Viktor’s wife, his brother and his parents all died. Viktor survived, and he wrote down his experiences in a book originally called Saying Yes to Life in Spite of Everything: A Psychologist Experiences the Concentration Camp, but published in 1959 in english as Man’s Search for Meaning.

 

auschwitz

 

The message of the book is this: happiness is a sensation of the moment. You are hungry, you eat. You feel happy. You want something, you get it. You are happy. You desire something, you have your desire. You are happy.

 

Happiness is also fleeting. It lasts only for the moment, and then you must search for a new desire to fulfill. The pursuit of happiness can never be achieved, because happiness will always linger out of grasp. It’s always one desire away.

 

chasing

 

Meaning is what gives life purpose. The sense that you exist as part of something greater and more significant than yourself. Viktor endured unbearable hardships in the camps, and he witnessed unspeakable horrors, but always, he had the sense that he had a purpose. That his life had meaning. He was there to help others endure.

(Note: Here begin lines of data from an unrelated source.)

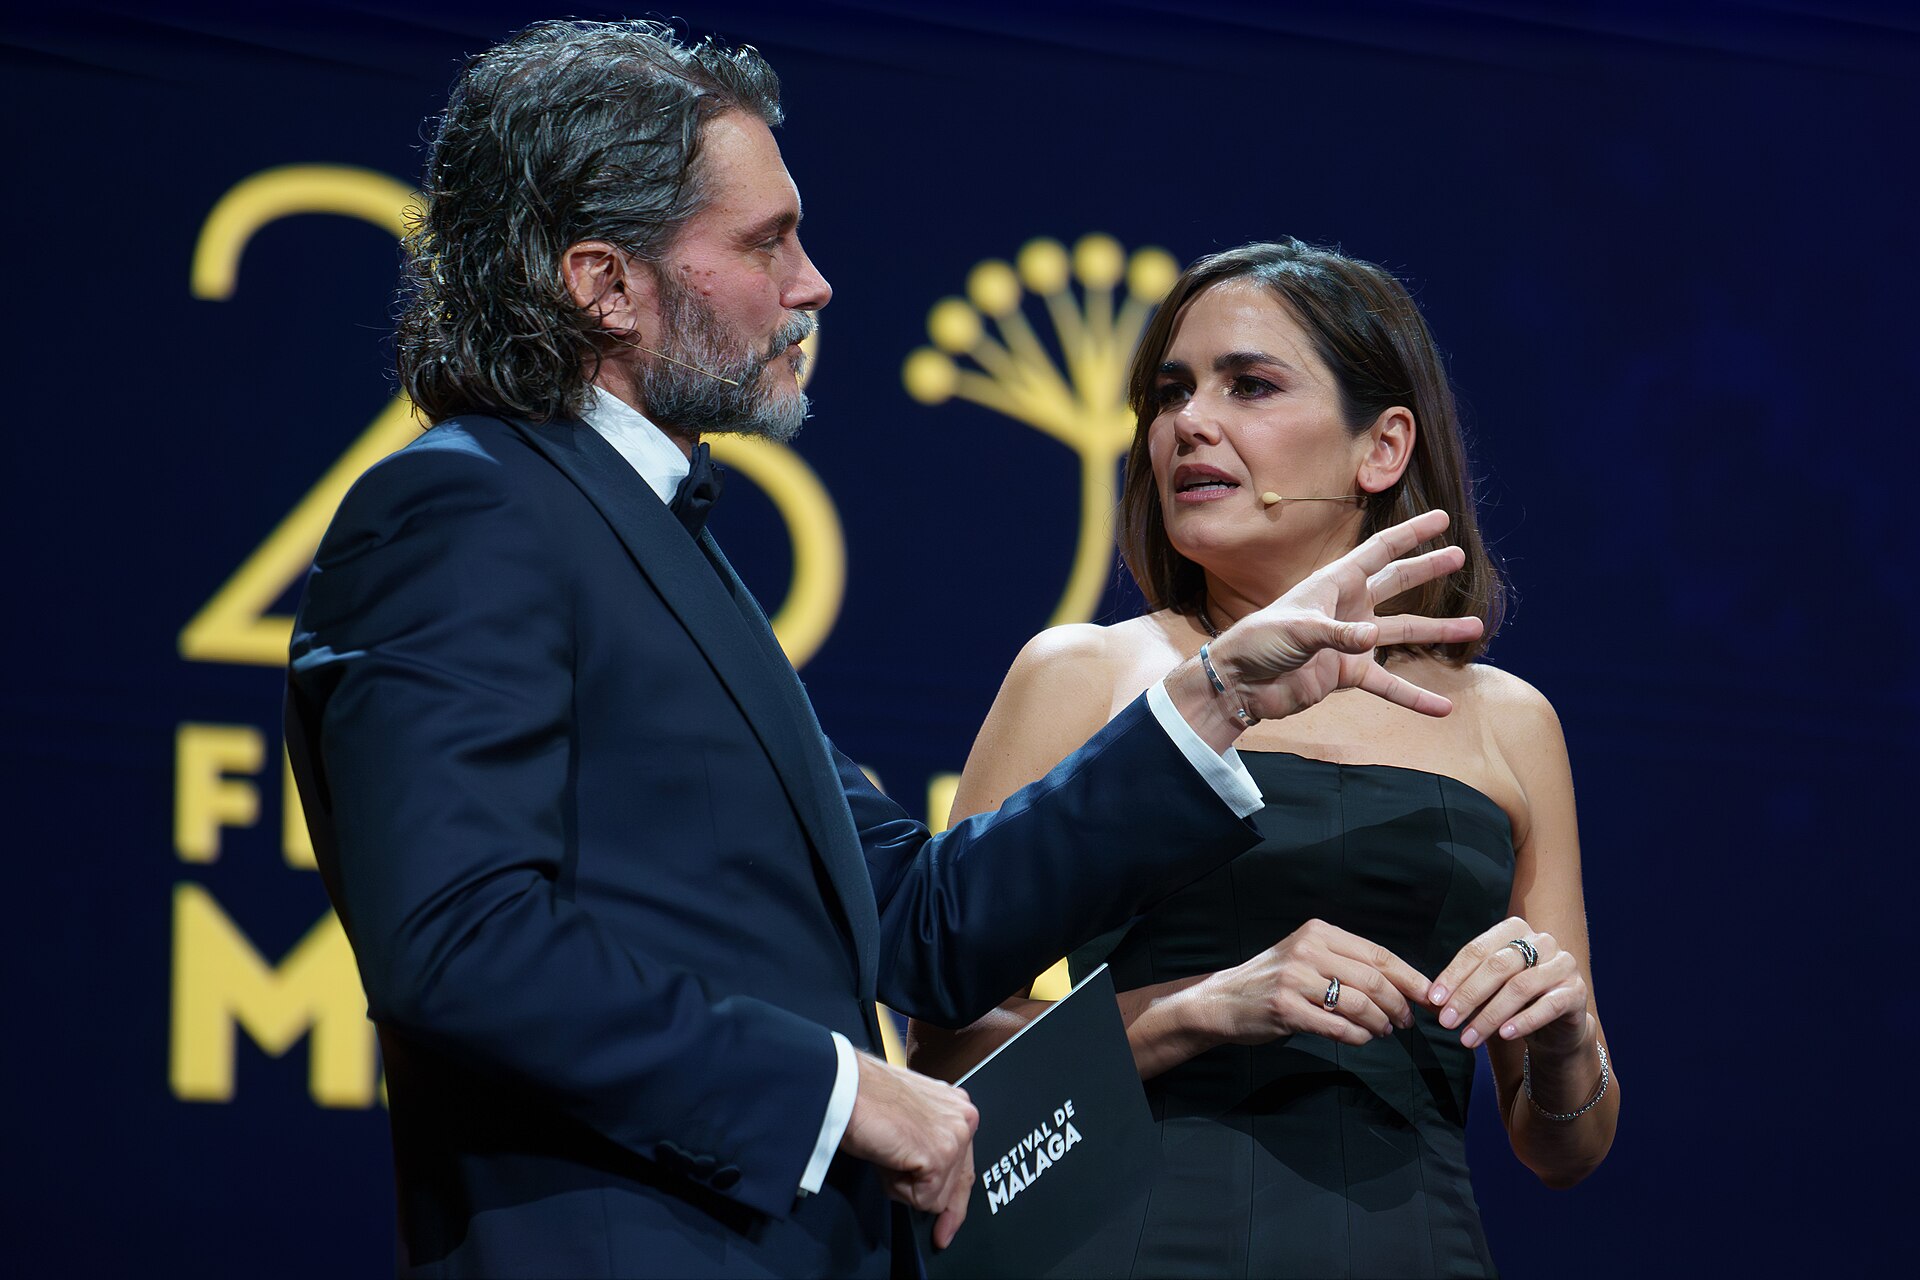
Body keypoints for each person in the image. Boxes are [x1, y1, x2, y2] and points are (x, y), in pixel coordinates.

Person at [283, 21, 1485, 1279]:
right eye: (765, 242)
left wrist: (1216, 694)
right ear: (607, 284)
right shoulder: (464, 507)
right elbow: (458, 941)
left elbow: (917, 916)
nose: (813, 284)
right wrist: (837, 1089)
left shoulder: (657, 541)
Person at [909, 240, 1619, 1277]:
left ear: (1381, 449)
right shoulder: (1084, 672)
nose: (1188, 420)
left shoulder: (1510, 721)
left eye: (1249, 384)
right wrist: (1202, 1008)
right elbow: (945, 1054)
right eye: (1169, 391)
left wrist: (1564, 1042)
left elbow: (1564, 1143)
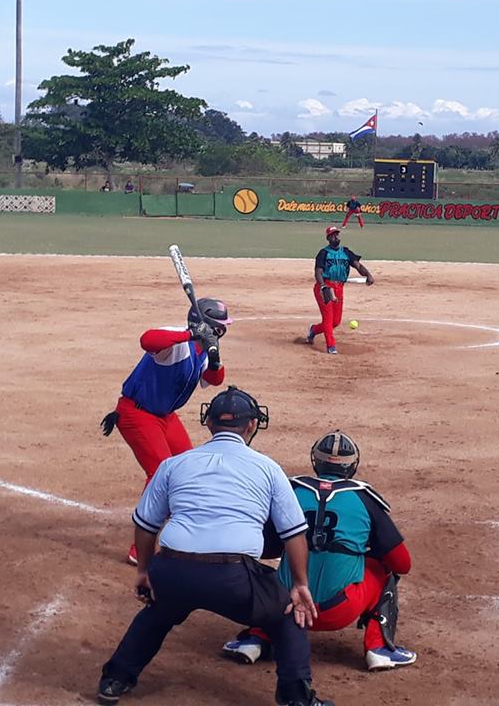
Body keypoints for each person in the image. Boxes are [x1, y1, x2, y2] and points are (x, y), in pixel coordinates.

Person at [97, 386, 334, 706]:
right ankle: (296, 698)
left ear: (208, 423)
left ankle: (114, 680)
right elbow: (293, 534)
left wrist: (144, 571)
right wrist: (301, 584)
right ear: (252, 425)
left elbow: (146, 525)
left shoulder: (174, 464)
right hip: (232, 577)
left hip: (173, 569)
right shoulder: (267, 468)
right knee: (289, 612)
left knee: (159, 610)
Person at [223, 431, 416, 671]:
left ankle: (255, 638)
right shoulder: (365, 499)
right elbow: (402, 564)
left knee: (266, 575)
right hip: (339, 610)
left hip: (287, 607)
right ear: (352, 465)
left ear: (316, 461)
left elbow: (265, 547)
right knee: (382, 568)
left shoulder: (292, 490)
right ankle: (379, 648)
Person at [100, 298, 231, 565]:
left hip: (165, 417)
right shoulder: (178, 342)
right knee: (160, 474)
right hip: (137, 413)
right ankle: (140, 550)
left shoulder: (202, 349)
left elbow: (214, 380)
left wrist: (215, 359)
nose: (223, 331)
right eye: (220, 326)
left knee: (189, 469)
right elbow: (147, 340)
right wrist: (191, 334)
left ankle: (188, 529)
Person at [306, 226, 374, 355]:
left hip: (339, 288)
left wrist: (368, 275)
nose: (335, 237)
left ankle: (313, 330)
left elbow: (358, 265)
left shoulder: (346, 252)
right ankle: (331, 346)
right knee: (328, 318)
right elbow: (318, 272)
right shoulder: (323, 253)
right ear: (328, 238)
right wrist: (322, 286)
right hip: (325, 287)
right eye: (332, 235)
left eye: (336, 235)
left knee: (335, 322)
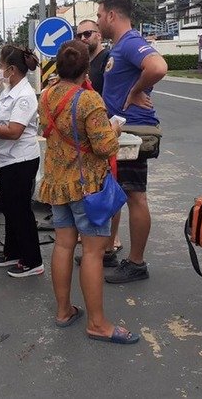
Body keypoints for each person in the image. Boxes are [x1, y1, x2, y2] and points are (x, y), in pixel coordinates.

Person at [39, 39, 139, 344]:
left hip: (57, 184)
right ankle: (97, 324)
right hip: (87, 188)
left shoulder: (46, 96)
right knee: (93, 253)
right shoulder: (88, 101)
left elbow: (47, 129)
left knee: (63, 246)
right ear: (86, 69)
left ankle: (63, 310)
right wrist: (116, 130)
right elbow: (104, 146)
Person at [97, 0, 168, 284]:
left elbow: (158, 67)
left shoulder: (130, 42)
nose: (99, 21)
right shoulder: (120, 46)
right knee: (117, 192)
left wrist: (138, 90)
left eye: (100, 16)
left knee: (135, 196)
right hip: (120, 133)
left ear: (112, 15)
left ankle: (136, 263)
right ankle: (108, 250)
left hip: (133, 133)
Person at [0, 45, 44, 278]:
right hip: (8, 159)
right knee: (9, 207)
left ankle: (32, 260)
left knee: (20, 211)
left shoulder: (25, 96)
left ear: (11, 68)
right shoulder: (10, 90)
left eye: (1, 66)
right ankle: (13, 252)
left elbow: (14, 131)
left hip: (22, 159)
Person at [73, 19, 123, 268]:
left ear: (99, 34)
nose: (83, 38)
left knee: (108, 189)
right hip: (86, 138)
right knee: (93, 191)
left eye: (88, 33)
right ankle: (98, 241)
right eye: (79, 35)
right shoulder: (83, 64)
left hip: (105, 130)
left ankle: (110, 243)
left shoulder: (108, 59)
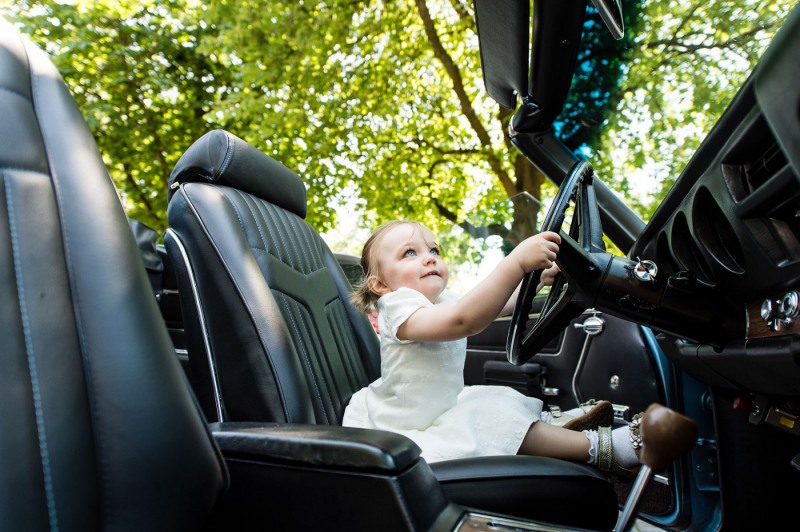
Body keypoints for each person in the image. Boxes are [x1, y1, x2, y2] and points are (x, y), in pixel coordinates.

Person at [342, 220, 643, 477]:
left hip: (438, 408)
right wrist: (514, 263)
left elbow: (496, 306)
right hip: (408, 427)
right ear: (380, 285)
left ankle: (558, 427)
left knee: (497, 397)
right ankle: (603, 449)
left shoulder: (438, 301)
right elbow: (465, 320)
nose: (430, 258)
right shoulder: (397, 307)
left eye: (433, 250)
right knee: (490, 417)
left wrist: (534, 282)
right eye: (410, 253)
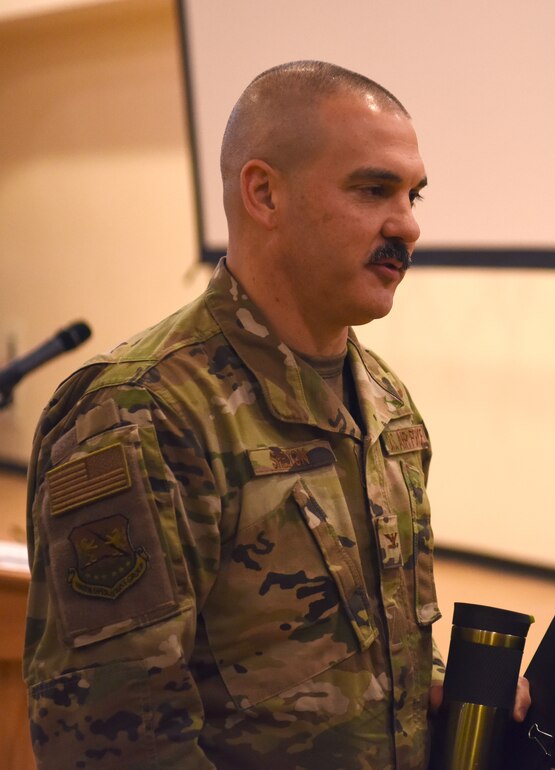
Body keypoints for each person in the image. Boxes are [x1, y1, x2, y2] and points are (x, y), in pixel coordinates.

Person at [22, 60, 525, 769]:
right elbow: (113, 741)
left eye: (414, 195)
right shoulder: (144, 414)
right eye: (373, 189)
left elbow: (364, 645)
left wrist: (435, 687)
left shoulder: (385, 402)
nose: (407, 225)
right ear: (264, 193)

“Being human always points, and is directed, to something or someone, other than oneself — be it a meaning to fulfill or another human being to encounter. The more one forgets himself — by giving himself to a cause to serve or another person to love — the more human he is.”

 

Happiness is about taking. It’s about having. It’s about your own personal desire and fulfilment. Meaning is about giving. It’s about responding. It’s about other people.

 

Having meaning in your life is what makes the inevitable suffering that life brings bearable. Knowing that you exist as part of something greater than yourself. One of the most meaningful things any person can do is become a parent. Having a child connects you to the past and the present and the future like nothing else. Babies are completely and utterly helpless and require intense care, and the work of guiding a child from infancy through adulthood will not always make parents happy. There is nothing happy about being up at 3 AM with a toddler vomiting on the carpet and the baby crying to be fed. But it doesn’t matter. Happiness is not relevant at moments like that. Those children NEED you. They matter. They are the reason you exist, and in meeting your obligations and responsibilities as a parent, you achieve a sense of fulfillment and meaning that cannot be matched by the mere satisfaction of material desires.

 

http://articles.cnn.com/2011-05-23/living/do.not.want.children_1_happiness-cultural-beliefs-children?_s=PM:LIVING

 

Does having children make you happy? Not really. But happiness isn’t the point.

 

A man who becomes conscious of the responsibility he bears toward a human being who affectionately waits for him, or to an unfinished work, will never be able to throw away his life. He knows the “why” for his existence, and will be able to bear almost any “how.”

 

Life, liberty and the pursuit of happiness. Western cultures have become fixated on the “happiness” part of that equation, and seem to have forgotten that we need a reason to be happy. There is more to life than happiness.

 

A life well lived is a life filled with meaning, and a day spent giving to others. Today is one of those days where I’m not particularly happy about the laundry piled up and waiting and the floors needing mopping and the dust bunnies threatening revolution under the bunkbeds, but I have no doubt that my life has a purpose and that ultimately, the daily act of caring for others is what leads to happiness. My life is motivated not by a desire for physical things, but by love.

 

dust bunnies

 

I say all this, having decided several hours ago, that I am not doing jack-shit in the house today. Fuck the dust bunnies, the laundry and the dishes. Today I’m reading Viktor Frankl and drinking wine. I’m gonna get that “I’m not happy look” when my husband gets home, and all I have to say to that is “I love you, honey. Order pizza for dinner. And remember that happiness isn’t the only thing in life worth pursuing.”

 

wine

 

Love is our true destiny. We do not find the meaning of life by ourselves alone – we find it with another. Thomas Merton.